Outdoors, peas are the classic first crop. Zone 6 gardeners can get them in early March; Zone 5 by mid-month. Spinach, kale, arugula, and lettuce can be direct-sown in late March, especially under row covers or in cold frames. Onion sets go out in Zone 6 in early to mid-March, Zone 5 by late March. And if you’re in Zone 6, potatoes can go in around St. Patrick’s Day with frost protection.
This is where March really opens up. Last frost in Zone 7 is around April 1–15; Zone 8 may already be past it by March 1. Cool-season crops can go outside in earnest, and warm-season seed starting is underway.
Direct-sow beets, carrots, kale, lettuce, peas, spinach, and Swiss chard outdoors throughout March. Broccoli and cabbage transplants go out mid-month in Zone 7, earlier in Zone 8. March is also prime time for asparagus crowns — a perennial crop that, once established, can produce for 20 or more years. Potatoes follow the same St. Patrick’s Day rule here that holds in Zone 6.
Zone 8 gardeners who started tomatoes and peppers in January are now getting ready to transplant.

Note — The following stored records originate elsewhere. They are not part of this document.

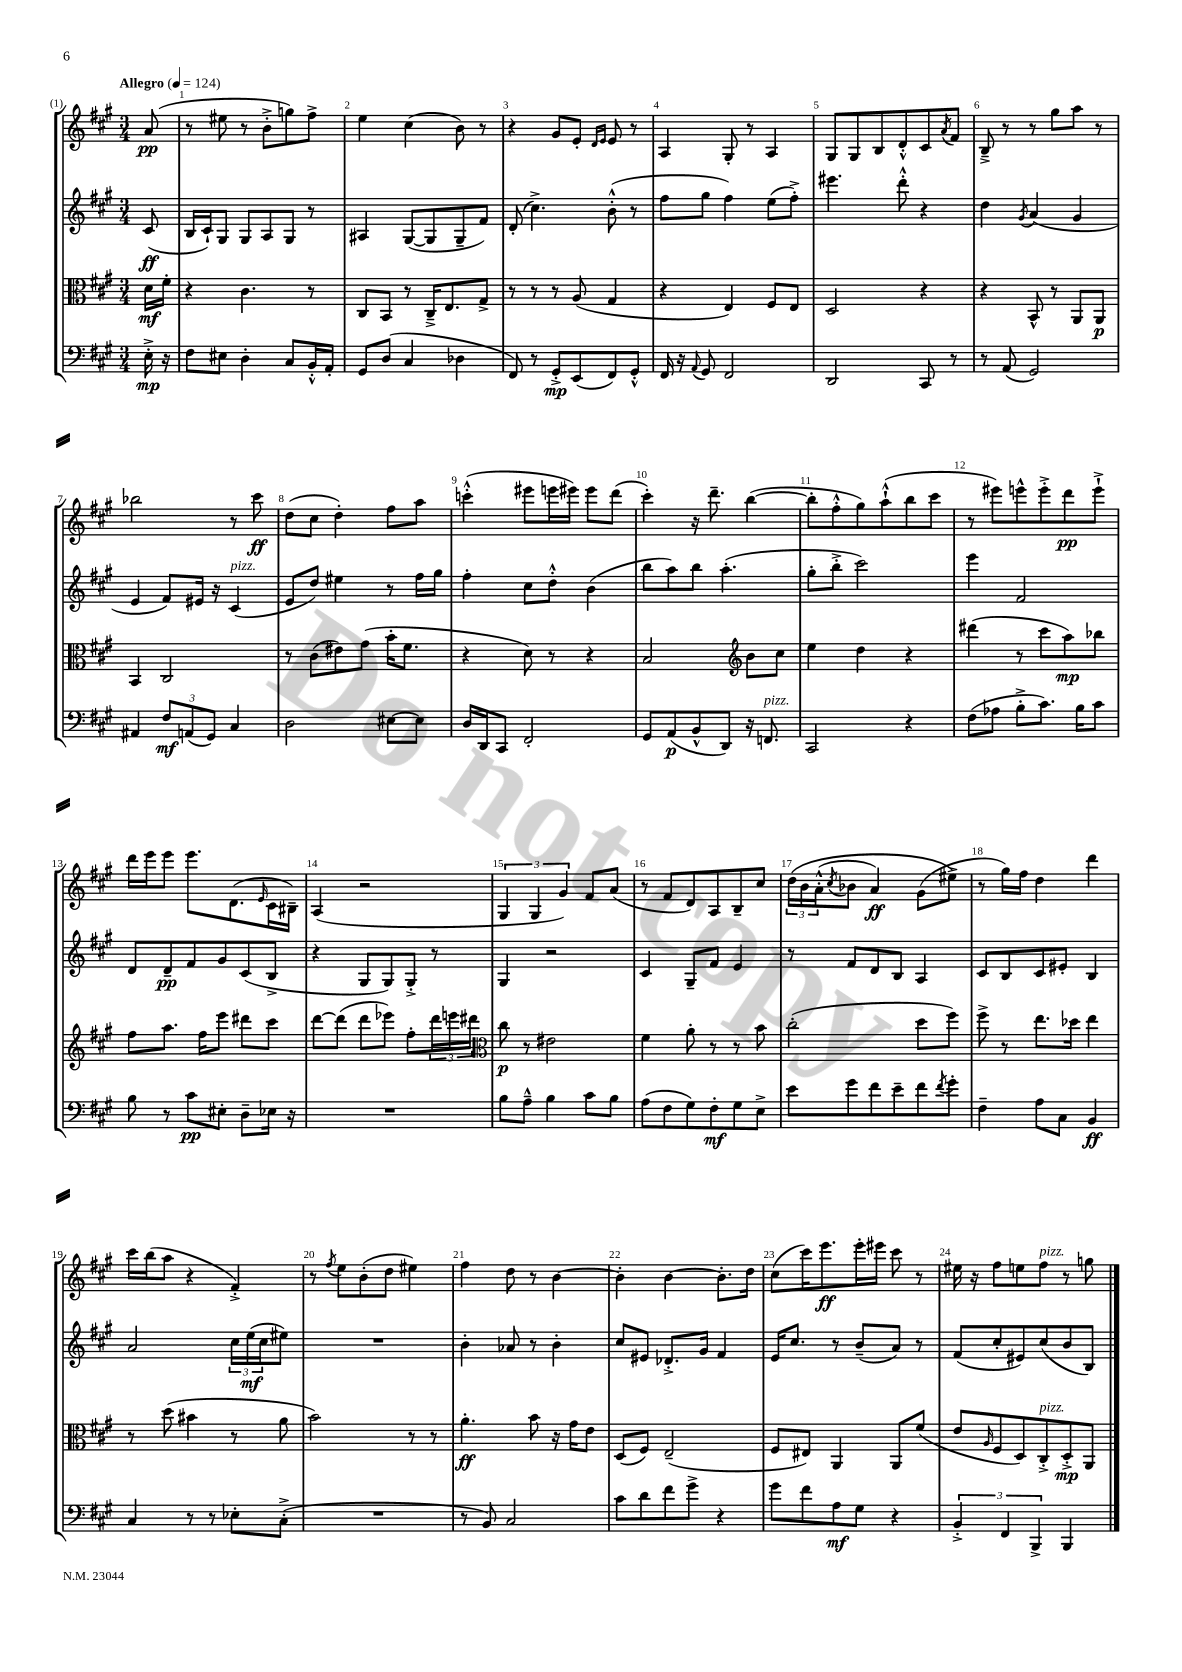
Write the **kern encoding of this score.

**kern	**kern	**kern	**kern
*staff4	*staff3	*staff2	*staff1
*clefF4	*clefC3	*clefG2	*clefG2
*k[f#c#g#]	*k[f#c#g#]	*k[f#c#g#]	*k[f#c#g#]
*M3/4	*M3/4	*M3/4	*M3/4
*MM124	*MM124	*MM124	*MM124
16E'^\	16d\LL	(8c#/	(8a/
16r	16f#'\JJ	.	.
=	=	=	=
8F#\L	4r	16B/LL	8r
.	.	16c#`/J)	.
8E#\J	.	8G#/J	8ee#\
4D'\	4.c#\	8G#/L	8r
.	.	8A/	8b'^\L
8C#/L	.	8G#/J	8gg\)
16BB'^^/L	8r	8r	8ff#^\J
16AA'/JJ	.	.	.
=	=	=	=
8GG#/L	8C#/L	4A#/	4ee\
(8D/J	8BB/J	.	.
4C#/	8r	([8G#/L	(4cc#\
.	16C#~^/LK	8G#/]	.
.	8.E/	.	.
4D-\	.	8G#~/	8b\)
.	8G#^/J	8f#/J)	8r
=	=	=	=
8FF#/)	8r	(8d'/	4r
8r	8r	4.cc#^\)	.
8GG#'^/L	8r	.	8g#/L
(8EE/	(8A/	.	8e'/J
.	.	.	16qqd/LL
.	.	.	16qqe/JJ
8FF#/)	4G#/	(8b'^^\	8e/
8GG#'^^/J	.	8r	8r
=	=	=	=
16FF#/	4r	8ff#\L	4A/
16r	.	.	.
8qqAA/	.	.	.
8GG#/	.	8gg#\J	.
2FF#/	4E/)	4ff#\)	8G#'/
.	.	.	8r
.	8F#/L	(8ee\L	4A/
.	8E/J	8ff#'^\J)	.
=	=	=	=
2DD/	2D/	4.eee#\	8G#/L
.	.	.	8G#/
.	.	.	8B/
.	.	8ddd'^^\	8d'^^/
8CC#/	4r	4r	8c#/
.	.	.	8qa/
8r	.	.	8f#/J
=	=	=	=
8r	4r	4dd\	8B~^/
(8AA/	.	.	8r
.	.	8qg#/	.
2GG#/)	8BB^^/	(4a/	8r
.	8r	.	8gg#\L
.	8AA/L	4g#/	8aa\J
.	8AA/J	.	8r
=	=	=	=
4AA#/	4BB/	4e/	2bb-\
12F#/L	2C#/	8f#/L)	.
(12AA/	.	.	.
.	.	16e#/Jk	.
12GG#/J)	.	.	.
.	.	16r	.
4C#/	.	(4c#/	8r
.	.	.	8ccc#\
=	=	=	=
2D\	8r	8e/L	(8dd\L
.	(8c#\L	8dd/J)	8cc#\J
.	8e#\)	4ee#\	4dd'\)
.	(8g#\J	.	.
[8E#\L	16b'\LK	8r	8ff#\L
.	8.f#\J	.	.
8E#\]J	.	16ff#\LL	8aa\J
.	.	16gg#\JJ	.
=	=	=	=
16D/LL	4r	4ff#'\	(4ccc'^^\
16DD/J	.	.	.
8CC#/J	.	.	.
2FF#'/	8d\)	8cc#\L	8eee#\L
.	8r	8dd'^^\J	16eee\L
.	.	.	16eee#\JJ)
.	4r	(4b\	8eee#\L
.	.	.	(8ddd\J
=	=	=	=
8GG#/L	2B/	8bb\L	4ccc#'\)
(8AA/	.	8aa\)	.
8BB^^/	.	8bb\J	16r
.	.	.	8.ddd~\
8DD/J)	.	(4.aa'\	.
*	*clefG2	*	*
16r	8b\L	.	([4bb\
8.FF/	.	.	.
.	8cc#\J	.	.
=	=	=	=
2CC#/	4ee\	8gg#'\L	8bb'\]L
.	.	8bb'^\J	8ff#'^^\
.	4dd\	2ccc#\)	8gg#\)
.	.	.	(8aa`^^\
4r	4r	.	8bb\
.	.	.	8ccc#\J
=	=	=	=
(8F#\L	(4ddd#\	4eee\	8r
8A-\J	.	.	8eee#\L)
8B'^\L	8r	2f#/	8eee^^\
8.c#\J)	8ccc#\L	.	8eee'^\
.	8aa\)	.	8ddd\
16B\LK	.	.	.
8c#\J	8bb-\J	.	8eee`^\J
=	=	=	=
8B\	8ff#\L	8d/L	16ddd\LL
.	.	.	16eee\J
8r	8.aa\J	8d~/	8eee\J
8c#\L	.	8f#/	8.eee\L
.	16ff#\LK	.	.
8E#'\J	8eee\J	8g#/	.
.	.	.	(8.d\
8D~\L	8ddd#\L	(8c#/	.
.	.	.	16qqe/
16E-\Jk	8ccc#\J	8B^/J	16c#\L
16r	.	.	16B#~\JJ)
=	=	=	=
2.r	[8ddd\L	4r	(4A/
.	(8ddd\]J	.	.
.	8ddd\L	8G#/L	2r
.	8eee-\J)	8G#/)	.
.	8ff#'\L	8G#'^/J	.
.	24ddd\L	8r	.
.	24eee\	.	.
.	24ddd#\JJ	.	.
=	=	=	=
*	*clefC3	*	*
8B\L	8cc#\	4G#/	6G#/
8A~^^\J	8r	.	.
.	.	.	6G#/
4B\	2e#\	2r	.
.	.	.	6g#/)
8c#\L	.	.	8f#/L
8B\J	.	.	(8a/J
=	=	=	=
(8A\L	4f#\	4c#/	8r
8F#\	.	.	8f#/L
8G#\)	8a'\	8G#~/L	8d/)
8F#'\	8r	8f#/J	8A/
8G#\	8r	4e/	8B~/
8E^\J	8b\	.	8cc#/J
=	=	=	=
8e\L	(2cc#'\	8r	&(24dd\LL
.	.	.	24b\
.	.	.	(24a'^^\J
.	.	.	8qcc#/
8g#\	.	8f#/L	8b-\J
8f#\	.	8d/	4a/)
8e~\	.	8B/J	.
8f#\	8dd\L	4A/	(8g#\L
8qf#/	.	.	.
8g#'\J	8ff#\J)	.	8ee#^\J&)
=	=	=	=
4F#~\	8ff#^\	8c#/L	8r
.	8r	8B/	16gg#\LL)
.	.	.	16ff#\JJ
8A\L	8.ee\L	8c#/	4dd\
8C#\J	.	8e#'/J	.
.	16dd-\Jk	.	.
4BB/	4ee\	4B/	4ddd\
=	=	=	=
4C#/	8r	2a/	16ccc#\LL
.	.	.	(16bb\J
.	(8dd\	.	8aa\J
8r	4b#\	.	4r
8r	.	.	.
8E-'\L	8r	24cc#\LL	4f#'^/)
.	.	(24ee\	.
.	.	24cc#\J	.
(8C#'^\J	8a\	8ee#\J)	.
=	=	=	=
2.r	2b\)	2.r	8r
.	.	.	8qff#/
.	.	.	8ee\L
.	.	.	(8b'\
.	.	.	8dd\J
.	8r	.	4ee#\)
.	8r	.	.
=	=	=	=
8r	4.a'\	4b'\	4ff#\
8BB/)	.	.	.
2C#/	.	8a-/	8dd\
.	8b\	8r	8r
.	16r	4b'\	[4b\
.	16g#\LK	.	.
.	8e\J	.	.
=	=	=	=
8c#\L	(8D/L	8cc#/L	4b'\]
8d\	8F#/J)	8e#/J	.
8f#\	(2E~/	8.d-'^/L	[4b\
8g#^\J	.	.	.
.	.	16g#/Jk	.
4r	.	4f#/	8.b'\]L
.	.	.	16dd\Jk
=	=	=	=
8g#\L	8F#/L	16e/LK	(8cc#\L
.	.	8.cc#/J	.
8f#\	8E#/J)	.	16ccc#\K)
.	.	.	8.eee\
8A\	4AA/	8r	.
8G#\J	.	(8b~/L	16eee'\L
.	.	.	16eee#\JJ
4r	8AA/L	8a/J)	8ccc#\
.	(8f#/J	8r	8r
=	=	=	=
6BB'^/	8e/L	(8f#/L	16ee#\
.	.	.	16r
.	16qqA/	.	.
.	8F#/	8cc#'/	8ff#\L
6FF#/	.	.	.
.	8D/)	8e#/)	8ee\
6BBB^/	.	.	.
.	8C#'^/	(8cc#/	8ff#\J
4BBB/	8D'^/	8b/	8r
.	8AA/J	8B/J)	8gg\
==	==	==	==
*-	*-	*-	*-
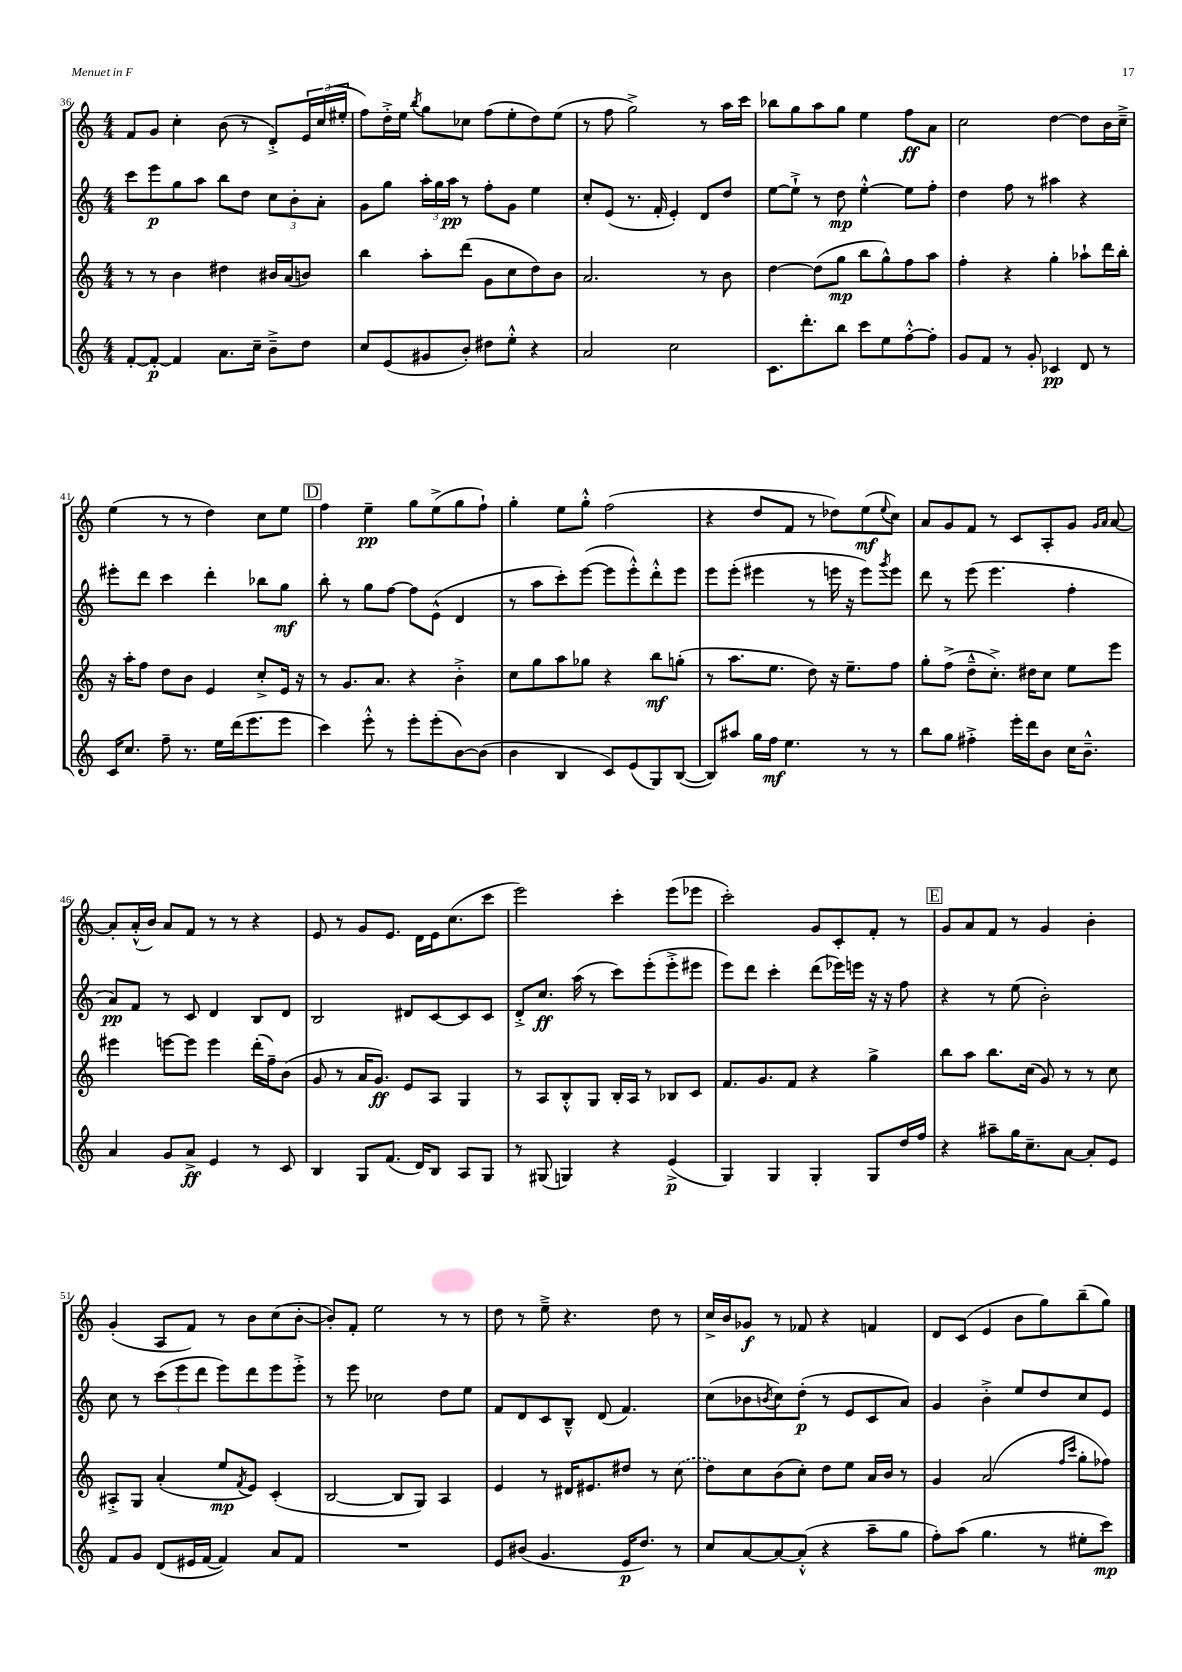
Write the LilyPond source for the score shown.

<<
\new StaffGroup <<
\new Staff = "s0" {
    \clef treble \key c \major \numericTimeSignature \time 4/4
    f'8 g'8 c''4-. b'8( r8 d'8-.->) \tuplet 3/2 { e'16 c''16( eis''16-. } |
    f''8) d''16-.-> e''16 \acciaccatura { b''8 } g''8 ces''8 f''8( e''8-. d''8) e''8( |
    r8 f''8 g''2->) r8 a''16 c'''16 |
    bes''8 g''8 a''8 g''8 e''4 f''8\ff a'8 |
    c''2 d''4~ d''8 b'16 c''16---> |
    e''4( r8 r8 d''4) c''8 e''8 |
    \mark \markup { \box "D" } f''4 e''4--\pp g''8 e''8->( g''8 f''8-!) |
    g''4-. e''8 g''8-.-^ f''2( |
    r4 d''8 f'8 r8 des''8) e''8\mf( \appoggiatura { e''8 } c''8) |
    a'8 g'8 f'8 r8 c'8 a8-. g'8 \grace { g'16 a'16 } a'8~ |
    a'8-. a'16-.-^( b'16) a'8 f'8 r8 r8 r4 |
    e'8 r8 g'8 e'8. d'16 e'16 c''8.( c'''8 |
    e'''2) c'''4-. e'''8( ees'''8 |
    c'''2-.) g'8 c'8-. f'8-. r8 |
    \mark \markup { \box "E" } g'8 a'8 f'8 r8 g'4 b'4-. |
    g'4-.( a8 f'8) r8 b'8 c''8( b'8~-. |
    b'8-.) f'8-. e''2 r8 r8 |
    d''8 r8 e''8---> r4. d''8 r8 |
    c''16-> b'16 ges'8\f r8 fes'8 r4 f'4 |
    d'8 c'8( e'4 b'8 g''8) b''8--( g''8) \bar "|." |
}
\new Staff = "s1" {
    \clef treble \key c \major \numericTimeSignature \time 4/4
    c'''8 e'''8\p g''8 a''8 b''8 d''8 \tuplet 3/2 { c''8 b'8-. a'8-. } |
    g'8 g''8 \tuplet 3/2 { a''16-. g''16 a''16\pp } r8 f''8-. g'8 e''4 |
    c''8-. e'8( r8. f'16-. e'4-.) d'8 d''8 |
    e''8~ e''8-!-> r8 d''8\mp e''4~-.-^ e''8 f''8-. |
    d''4 f''8 r8 ais''4 r4 |
    eis'''8-. d'''8 c'''4 d'''4-. bes''8 g''8\mf |
    \mark \markup { \box "D" } b''8-. r8 g''8 f''8~ f''8 e'8-^( d'4 |
    r8 a''8 c'''8-.) e'''8~( e'''8 e'''8-.-^) d'''8-.-^ e'''8 |
    e'''8 e'''8-.( eis'''4 r8 e'''16 r16 e'''8) \acciaccatura { g'''8 } e'''8 |
    d'''8 r8 e'''8( e'''4. f''4-. |
    a'8\pp) f'8 r8 c'8 d'4 b8 d'8 |
    b2 dis'8 c'8~ c'8 c'8 |
    d'8-.-> c''8.\ff a''16( r8 c'''8) e'''8-.( e'''8-.-> eis'''8 |
    e'''8) d'''8 c'''4-. d'''8( ees'''16) e'''16 r16 r16 f''8 |
    \mark \markup { \box "E" } r4 r8 e''8( b'2-.) |
    c''8 r8 \tuplet 3/2 { c'''8( e'''8 d'''8 } e'''8) d'''8 e'''8 e'''8-.-> |
    r8 e'''8 ces''2 d''8 e''8 |
    f'8 d'8 c'8 b8---^ d'8( f'4.) |
    c''8( bes'8 \acciaccatura { b'8 } c''8) d''8-.\p( r8 e'8 c'8 a'8) |
    g'4 b'4-.-> e''8 d''8 c''8 e'8 \bar "|." |
}
\new Staff = "s2" {
    \clef treble \key c \major \numericTimeSignature \time 4/4
    r8 r8 b'4 dis''4 bis'16 a'16( b'8) |
    b''4 a''8-. d'''8( g'8 c''8 d''8) b'8 |
    a'2. r8 b'8 |
    d''4~ d''8( g''8\mp b''8 g''8-^) f''8 a''8 |
    f''4-. r4 g''4-. aes''8-! d'''16 b''16-. |
    r16 a''16-. f''8 d''8 b'8 e'4 c''8-.-> e'16 r16 |
    \mark \markup { \box "D" } r8 g'8. a'8. r4 b'4-.-> |
    c''8 g''8 a''8 ges''8 r4 b''8\mf g''8-.( |
    r8 a''8. e''8. d''8) r16 e''8.-- f''8 |
    g''8-. f''8->( d''8---^ c''8.-.->) dis''16 c''8 e''8 e'''8 |
    eis'''4 e'''8~ e'''8 e'''4 d'''16-.( f''16--) b'8( |
    g'8 r8 a'16 g'8.\ff) e'8 a8 g4 |
    r8 a8 b8-.-^ g8 b16-. a16 r8 bes8 c'8 |
    f'8. g'8. f'8 r4 g''4-> |
    \mark \markup { \box "E" } b''8 a''8 b''8. c''16( g'8) r8 r8 c''8 |
    ais8-.-> g8 a'4-.( e''8\mp \acciaccatura { f'8 } e'8) c'4-.( |
    b2~ b8 g8) a4 |
    e'4 r8 dis'16 eis'8. dis''8 r8 \once \slurDashed c''8( |
    d''8) c''8 b'8( c''8-.) d''8 e''8 a'16 b'16 r8 |
    g'4 a'2( \grace { f''16 c'''16 } g''8-. fes''8) \bar "|." |
}
\new Staff = "s3" {
    \clef treble \key c \major \numericTimeSignature \time 4/4
    f'8~-. f'8~-.\p f'4 a'8. c''16-- b'8---> d''8 |
    c''8 e'8( gis'8 b'8-.) dis''8 e''8-.-^ r4 |
    a'2 c''2 |
    c'8. d'''8.-. b''8 c'''8 e''8 f''8~-.-^ f''8-. |
    g'8 f'8 r8 g'8-. ces'4\pp d'8 r8 |
    c'16 c''8. f''8-- r8. e''16 d'''16( e'''8. e'''8 |
    \mark \markup { \box "D" } c'''4) e'''8-.-^ r8 e'''8-. e'''8-.( b'8~) b'8( |
    b'4 b4 c'8) e'8( g8) b8~( |
    b8) ais''8 g''16 f''16\mf e''4. r8 r8 |
    b''8 g''8 fis''4-.-> e'''16-. d'''16 b'8 c''16 b'8.---^ |
    a'4 g'8 a'8->\ff e'4 r8 c'8 |
    b4 g8 f'8.( d'16) b8 a8 g8 |
    r8 gis8( g4) r4 e'4->\p( |
    g4) g4 g4-. g8 d''16 f''16 |
    \mark \markup { \box "E" } r4 ais''8-- g''16 c''8.-- a'8~ a'8-. e'8 |
    f'8 g'8 d'8( eis'16 f'16~ f'4) a'8 f'8 |
    R1 |
    e'8 bis'8( g'4. e'16\p d''8.) r8 |
    c''8 a'8~ a'8~ a'8-.-^( r4 a''8-- g''8 |
    f''8-.) a''8( g''4. r8 eis''8-. c'''8\mp) \bar "|." |
}
>>
>>
\layout { \context { \Score currentBarNumber = #36 } }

Zone 7 gardeners starting those crops now should aim for early March, about six to eight weeks before last frost.
If your soil has been carrying cool-season crops through winter or is coming out of a long dormant stretch, this is also a good moment to restore it before the heavy growing season begins. Working an amendment like Earth Science RevitaSoil into your beds replenishes nutrients and reactivates the microbial activity that fuels spring growth, without needing to replace your soil entirely.
In Zones 9 and 10, the gardening calendar is almost inverted. Summer heat — not winter cold — is what shuts crops down. March is a race to get warm-season crops in before the heat arrives, while simultaneously wrapping up cool-season growing.
Soil temperatures are at or above 60°F in most of these zones by March, making it ideal for direct sowing beans, corn, squash, cucumbers, melons, okra, and Southern peas. For tomatoes and peppers, skip direct sowing at this stage and work from transplants. Starting from seed now risks the plants hitting peak production right as summer temperatures spike.
Zone 10 gardeners should get any remaining root vegetables and cool-season greens in the ground in early March before the window closes. If you’re starting to think heat-tolerant, look at Malabar spinach, New Zealand spinach, and Asian greens like bok choy and mizuna as warmer alternatives to traditional cool-season leafy crops.
It’s also worth noting: Gardeners in these zones often deal with soil that’s been through year-round production, which can mean depleted nutrients and worn-out structure. Rather than just adding more fertilizer, restoring that biological foundation is what ultimately makes the difference for back-to-back growing seasons.
The beauty of zone-based planning is that it removes the guesswork. Whether you’re nursing seedlings under grow lights in Minnesota or already direct-sowing beans in California, there’s a version of March gardening that works for your corner of the country. The key is knowing your zone, knowing your last frost date, and, before anything else goes in the ground, making sure the soil underneath is ready to do its job.